══ Data for review

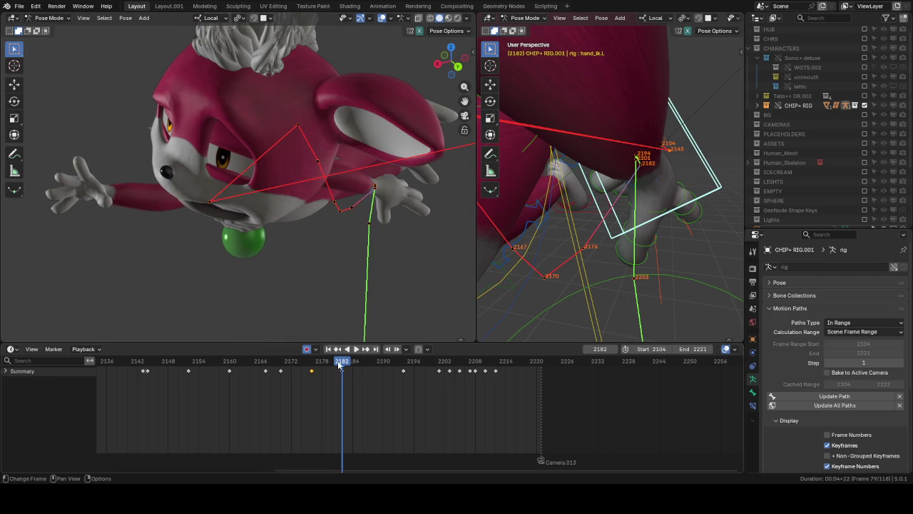
{"action": "mouse_move", "coordinate": [340, 364]}
{"action": "left_mouse_down"}
{"action": "mouse_move", "coordinate": [456, 364]}
{"action": "mouse_move", "coordinate": [396, 359]}
{"action": "mouse_move", "coordinate": [420, 364]}
{"action": "mouse_move", "coordinate": [343, 373]}
{"action": "left_mouse_up"}
Step: Orbit closer and reposition the left hand IK at frame 2182
{"action": "mouse_move", "coordinate": [596, 199]}
{"action": "middle_mouse_down"}
{"action": "mouse_move", "coordinate": [656, 174]}
{"action": "mouse_move", "coordinate": [620, 160]}
{"action": "middle_mouse_up"}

════

- Instructions for the task: Every line above is to be written out unchanged, with the pictures omitted.

- Answer for this exercise:
{"action": "mouse_move", "coordinate": [340, 364]}
{"action": "left_mouse_down"}
{"action": "mouse_move", "coordinate": [456, 364]}
{"action": "mouse_move", "coordinate": [396, 359]}
{"action": "mouse_move", "coordinate": [420, 364]}
{"action": "mouse_move", "coordinate": [343, 373]}
{"action": "left_mouse_up"}
Step: Orbit closer and reposition the left hand IK at frame 2182
{"action": "mouse_move", "coordinate": [596, 199]}
{"action": "middle_mouse_down"}
{"action": "mouse_move", "coordinate": [656, 174]}
{"action": "mouse_move", "coordinate": [620, 160]}
{"action": "middle_mouse_up"}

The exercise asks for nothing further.